Teks Foto : Kapolres Banjarbaru, AKBP Pius X Febry Aceng Loda(kalselpos.com)

Banjarbaru, kalselpos.com – Polres Banjarbaru masih melakukan penyelidikan terhadap dugaan pelanggaran Undang-Undang Perlindungan Anak yang melibatkan dua orang siswa di salah satu SMP di kota tersebut.

 

Bacaan Lainnya

Dalam penanganannya, kepolisian membuka ruang mediasi bagi kedua belah pihak guna mencari penyelesaian terbaik.

 

Kapolres Banjarbaru, Pius X Febry Aceng Loda, mengatakan laporan awal diterima dari orang tua seorang anak yang mengaku mengalami intimidasi.

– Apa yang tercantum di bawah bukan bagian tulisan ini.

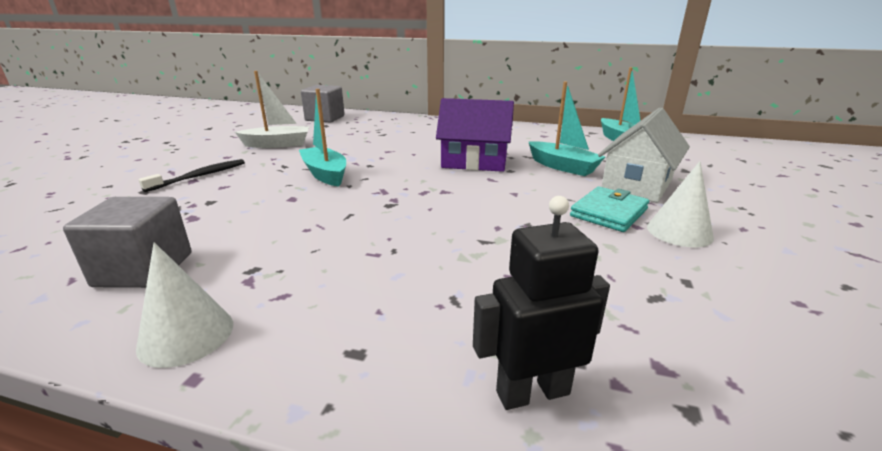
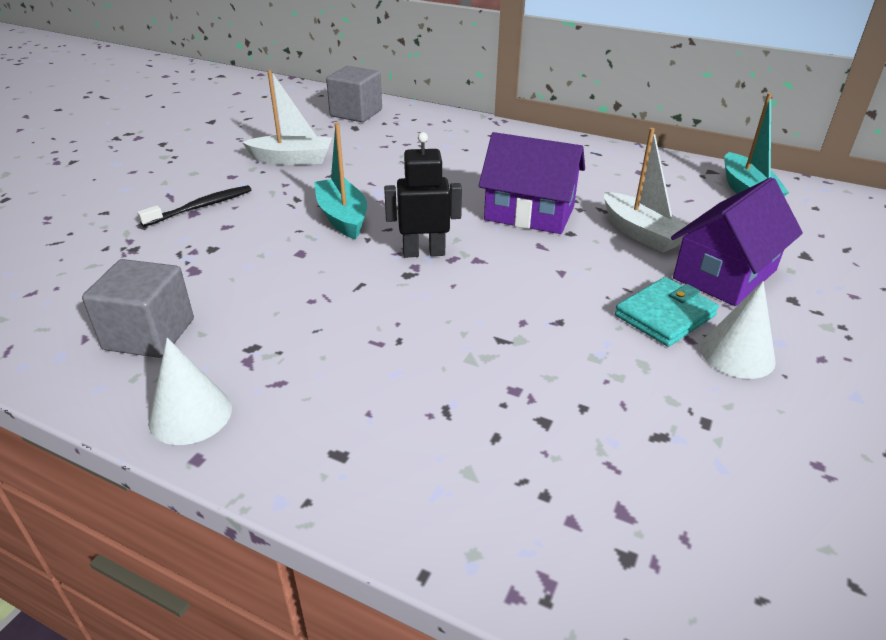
camera: 10 degrees right, 10 degrees up
(532, 392) = (488, 516): black robot -> black robot (424, 252)
(562, 167) = (641, 233): turquoise boat -> white boat
(637, 185) = (724, 274): white house -> purple house

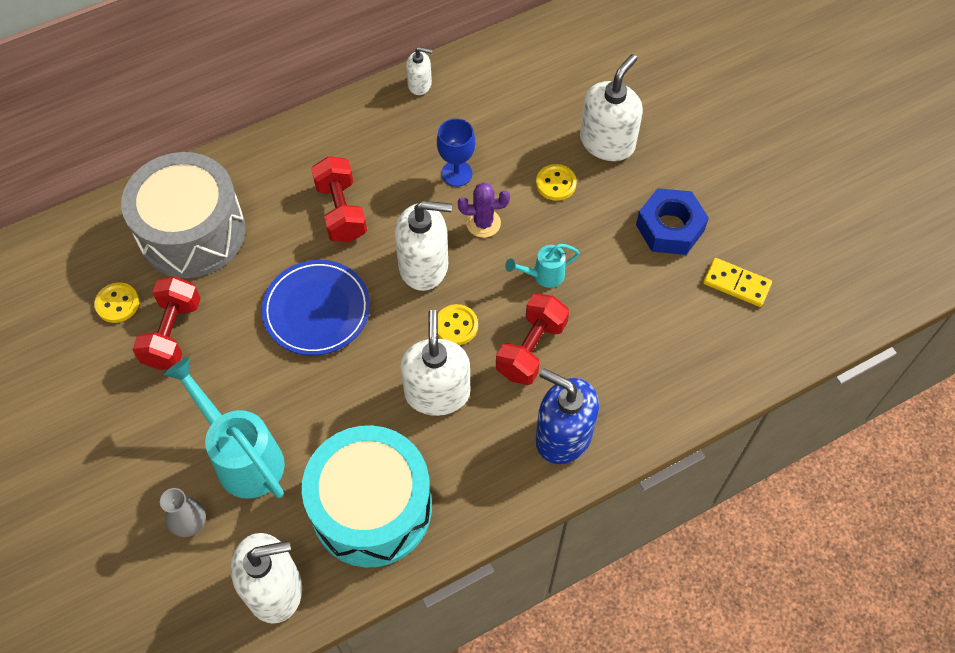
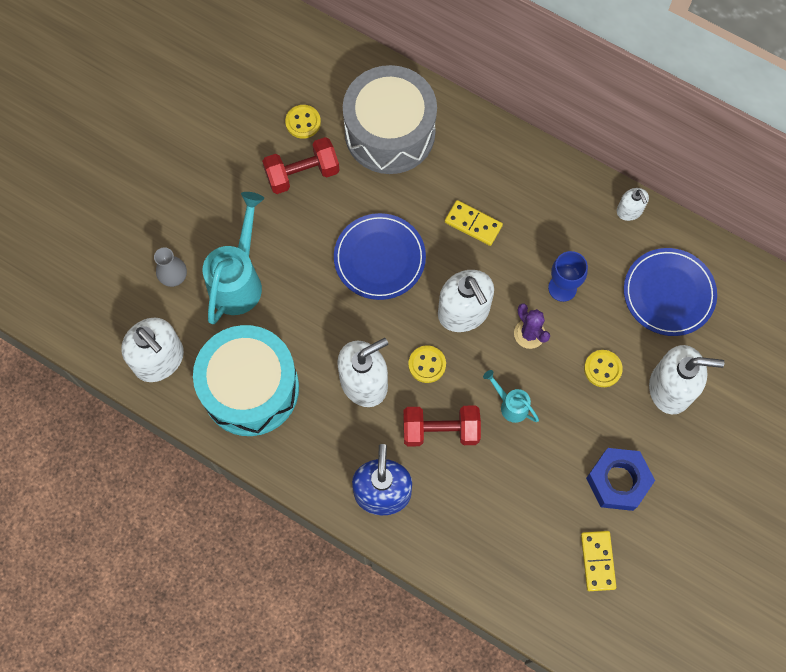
camera: 60 degrees right, 10 degrees up
(341, 211) = (473, 224): red dumbbell -> yellow domino
(518, 97) = (668, 293): none -> blue plate

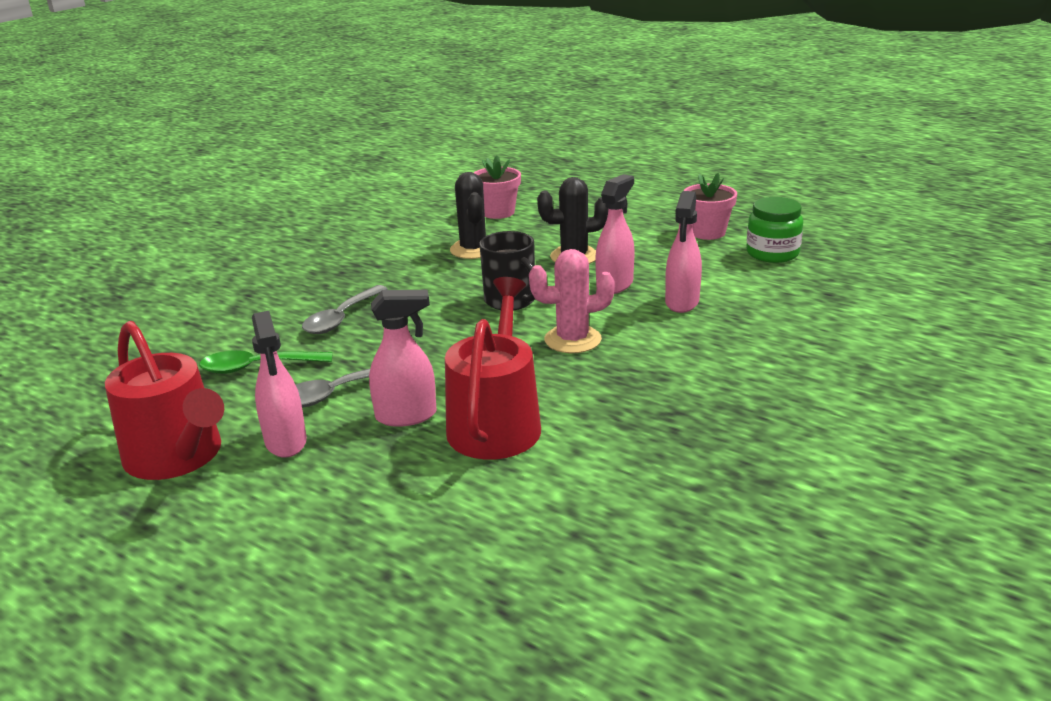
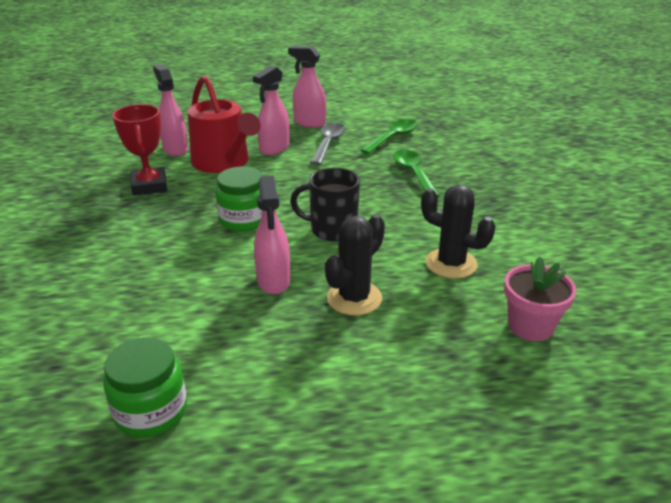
camera: 135 degrees right, 5 degrees up
(178, 456) = (342, 105): red watering can -> none
(341, 318) = (413, 173): grey spoon -> green spoon
(572, 340) = (244, 220): pink cactus -> green jar
(625, 427) = (149, 186): none -> red trophy
(682, 302) = (195, 288): pink spray bottle -> pink spray bottle (175, 149)
(707, 232) = (262, 416): pink flower pot -> none

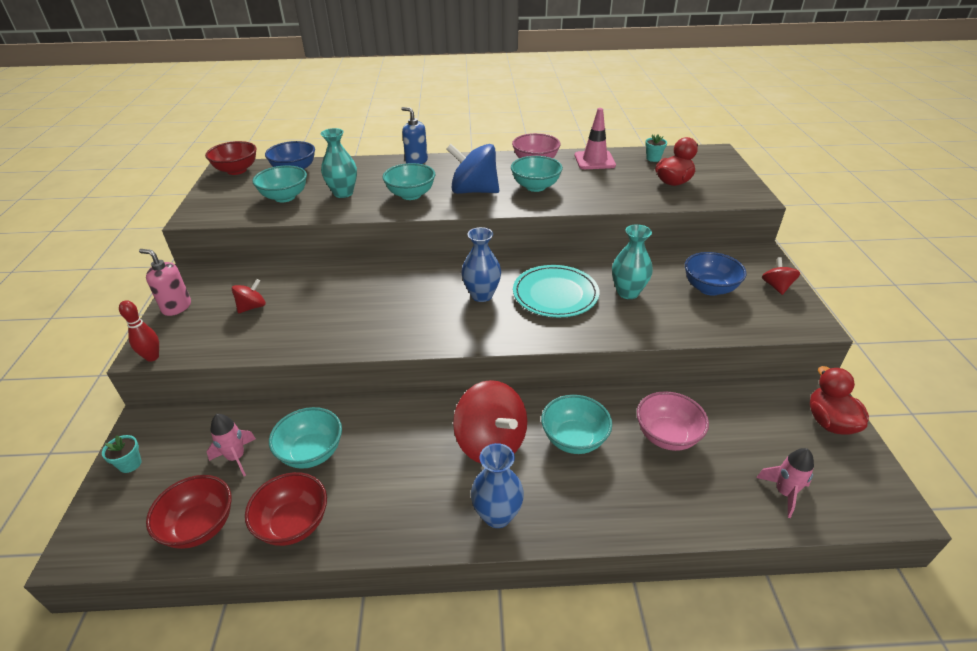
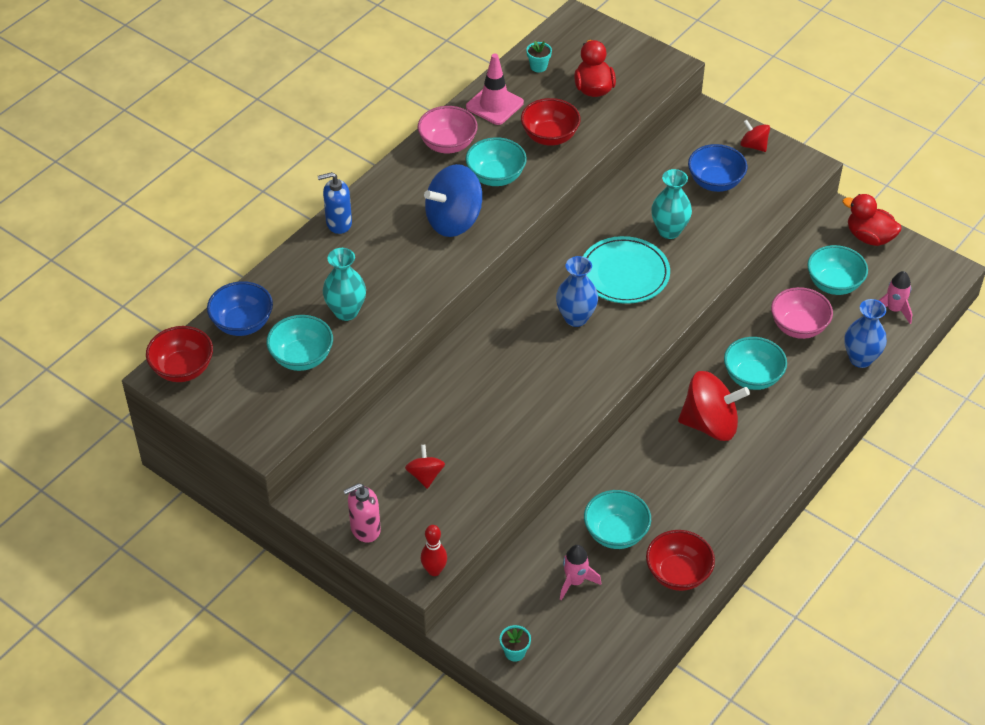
camera: 50 degrees left, 10 degrees up
(200, 526) = (629, 628): red bowl -> red bowl (550, 136)
(411, 195) = (409, 267): turquoise bowl -> turquoise bowl (834, 284)
(497, 515) = (775, 461): blue vase -> blue vase (860, 359)

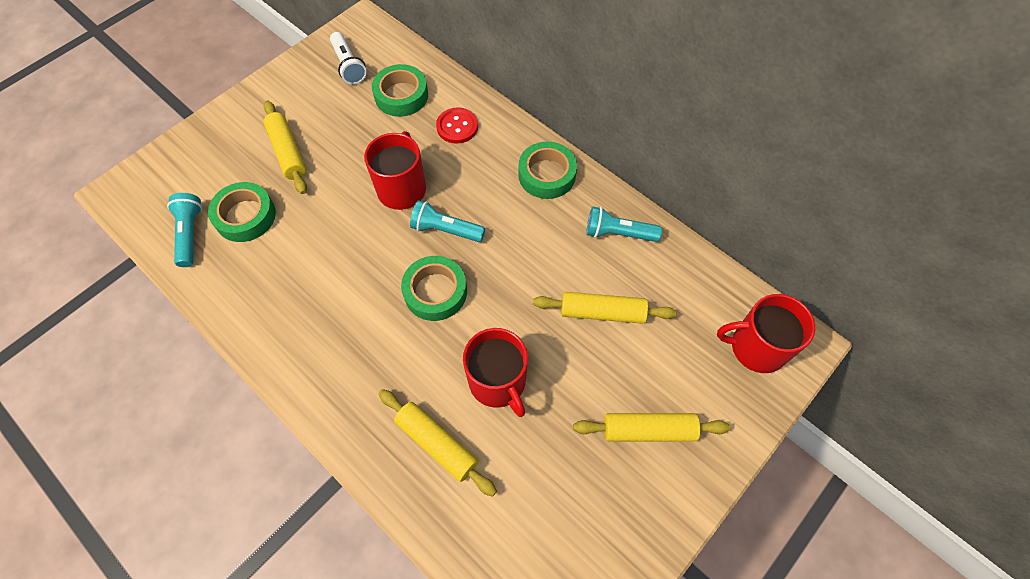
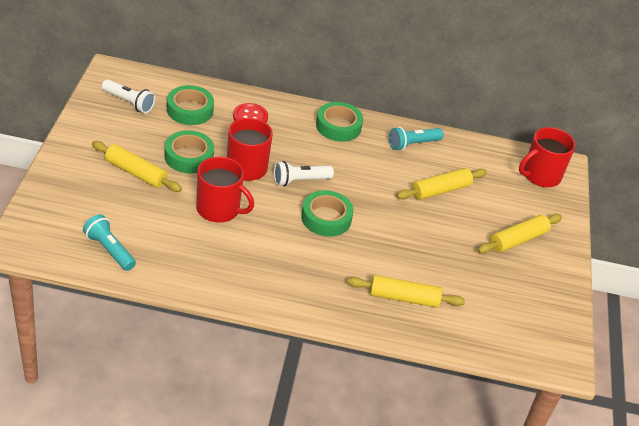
camera: 40 degrees left, 20 degrees down
(245, 216) = (143, 223): green tape -> green tape (189, 157)
(445, 230) = (300, 181): turquoise flashlight -> white flashlight
(498, 382) = (411, 251): red mug -> red mug (219, 209)

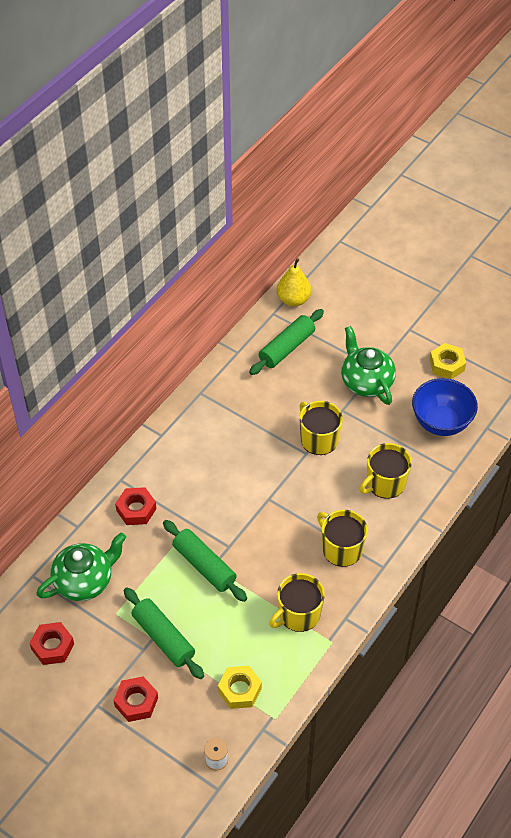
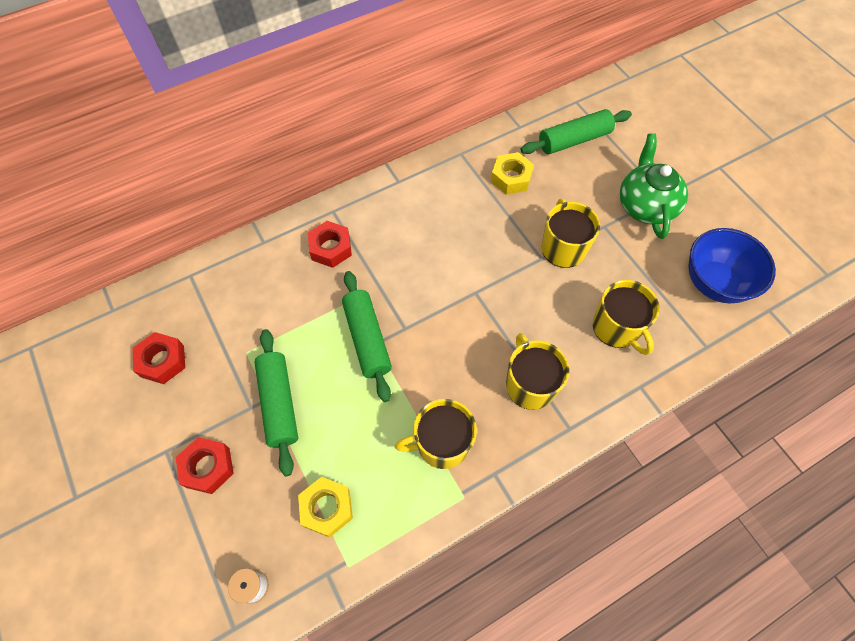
camera: 25 degrees right, 10 degrees up
(84, 581) = (236, 303): green teapot -> none
(293, 300) = (604, 95): yellow pear -> none
(385, 483) = (617, 327): yellow mug -> yellow mug turned 105 degrees counterclockwise
(447, 365) = (748, 220): yellow nut -> yellow nut (511, 178)

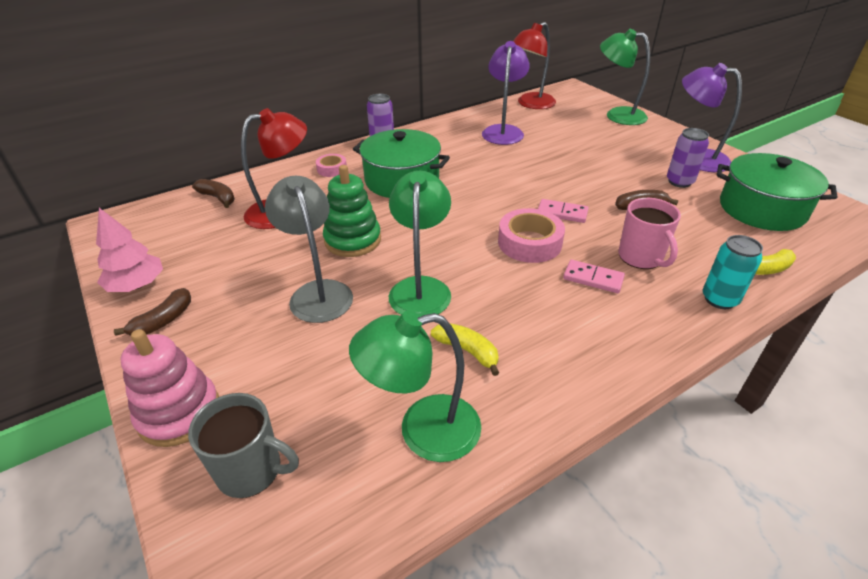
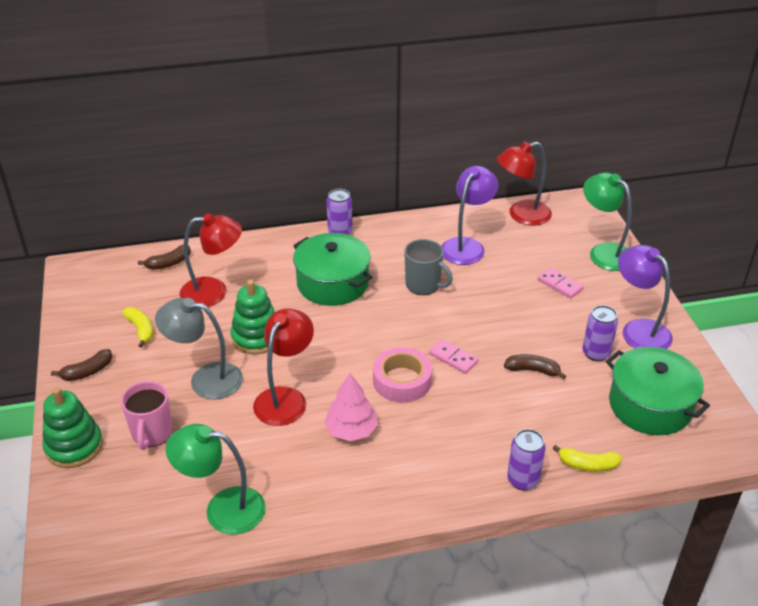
camera: 20 degrees right, 0 degrees up
(137, 285) = (79, 335): pink tree -> pink tree (351, 430)
(179, 413) = (74, 446): pink stacking toy -> green stacking toy
(218, 198) = (168, 263): brown banana -> brown banana turned 90 degrees clockwise
(251, 470) = (103, 499): grey mug -> grey mug (424, 285)
(317, 292) = (205, 379): grey lamp -> grey lamp turned 75 degrees counterclockwise
(332, 169) = (278, 254): pink tape -> none
(421, 288) = (285, 398): green lamp -> red lamp
(467, 351) = (288, 461): yellow banana -> yellow banana (141, 330)
(593, 278) = (430, 430): pink domino -> pink domino (560, 284)
(641, 257) = (488, 422): pink mug -> pink mug (152, 434)
(719, 299) = (523, 480): turquoise can -> purple can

Namun setelah dilakukan pendalaman, polisi menemukan, anak yang dilaporkan juga diduga menjadi korban perundungan di lingkungan sekolah tersebut.

 

“Setelah kami menerima laporan dan melakukan penyelidikan, diketahui, anak terlapor ini juga merupakan korban bullying. Salah satu yang diduga melakukan perundungan adalah anak dari pelapor sendiri,” ujarnya.

 

Menurut Kapolres, persoalan tersebut berkembang hingga menimbulkan trauma pada salah satu anak yang terlibat. Bahkan, anak tersebut dikabarkan memilih pindah sekolah karena merasa tidak nyaman.

 

Meski proses hukum tetap berjalan, Polres Banjarbaru mengedepankan pendekatan perlindungan anak dengan memfasilitasi mediasi bersama pihak sekolah, pemerintah daerah dan sejumlah pihak terkait.

 

“Kami memberikan ruang untuk kedua belah pihak melakukan mediasi dengan melibatkan pihak sekolah, pemerintah daerah, hingga mendapat perhatian dari Ibu Wali Kota Banjarbaru. Mudah-mudahan ruang ini bisa dimanfaatkan agar ada titik temu dan anak-anak yang menjadi korban bisa kembali bergaul normal,” katanya.

 

Kapolres juga mengimbau masyarakat tidak mudah terprovokasi informasi yang belum tentu sesuai fakta di lapangan dan meminta publik mempercayakan proses penanganan kepada kepolisian.

 

Sementara itu, Kasat Reskrim Polres Banjarbaru, Ari Handoyo, menjelaskan laporan yang diterima berkaitan dengan dugaan intimidasi terhadap seorang anak saat perjalanan pulang sekolah.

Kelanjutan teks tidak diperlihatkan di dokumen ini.